The state’s moving average of daily deaths fell from 71.3 on December 20 to 75.3 on Monday, while the moving average of daily new cases more than doubled from 2,947 to 7,017.1 during from the same period, according to data from Johns Hopkins University.

Arizona has the fourth highest COVID-19 death rate among US states, with 334 deaths per 100,000 people, according to the federal Centers for Disease Control and Prevention.

Other virus-related developments:

– The Havasupai tribe in northern Arizona have said they will block tourists from visiting their reserve deep in a gorge off the Grand Canyon until at least June now due to the pandemic. The reserve is famous for its blue-green waterfalls which attract tourists from all over the world. It has been closed to visitors since March 2020.

– The Navajo Nation reported 35 new confirmed cases of COVID-19 on Tuesday, but no additional deaths for at least the second day in a row.

The latest figures have pushed the number of cases in the Navajo Nation since the start of the pandemic to 41,779, with 87 reported cases being delayed.

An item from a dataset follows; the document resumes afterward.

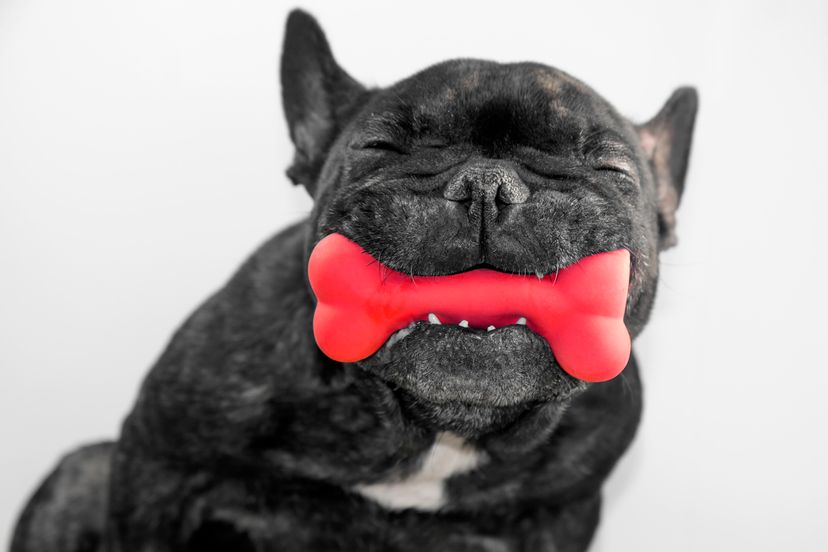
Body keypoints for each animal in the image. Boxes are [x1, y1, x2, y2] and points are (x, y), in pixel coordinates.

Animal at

The death toll remains at 1,590.

Tribal President Jonathan Nez said the omicron variant was detected in the Utah part of the Navajo Nation this week.

Based on cases from December 17 to 30, the Navajo Department of Health has issued an advisory for 42 communities due to the uncontrolled spread of the coronavirus.

“As reported by many health officials, the omicron variant is more contagious than the original strain of the virus and the delta variant,” Nez said in a statement Tuesday. “If you go to public places with a large number of people, health officials recommend wearing two masks due to the higher transmissibility of the omicron variant. We need everyone’s help to educate and protect our seniors and those with underlying health problems. “

–In northwestern Arizona, the Mohave County Board of Supervisors voted 3-2 for a resolution recognizing a public health crisis due to severe staff shortages at county hospitals, an area typically conservative with low vaccination rates.

The statement overturns a December board vote rejecting a request by hospital officials to declare a state of emergency, Today’s News-Herald reported.

Kingman Regional Medical Center CEO Will McConnell said official board recognition of the crisis will allow hospitals to advocate more for state and federal help to get more nurses.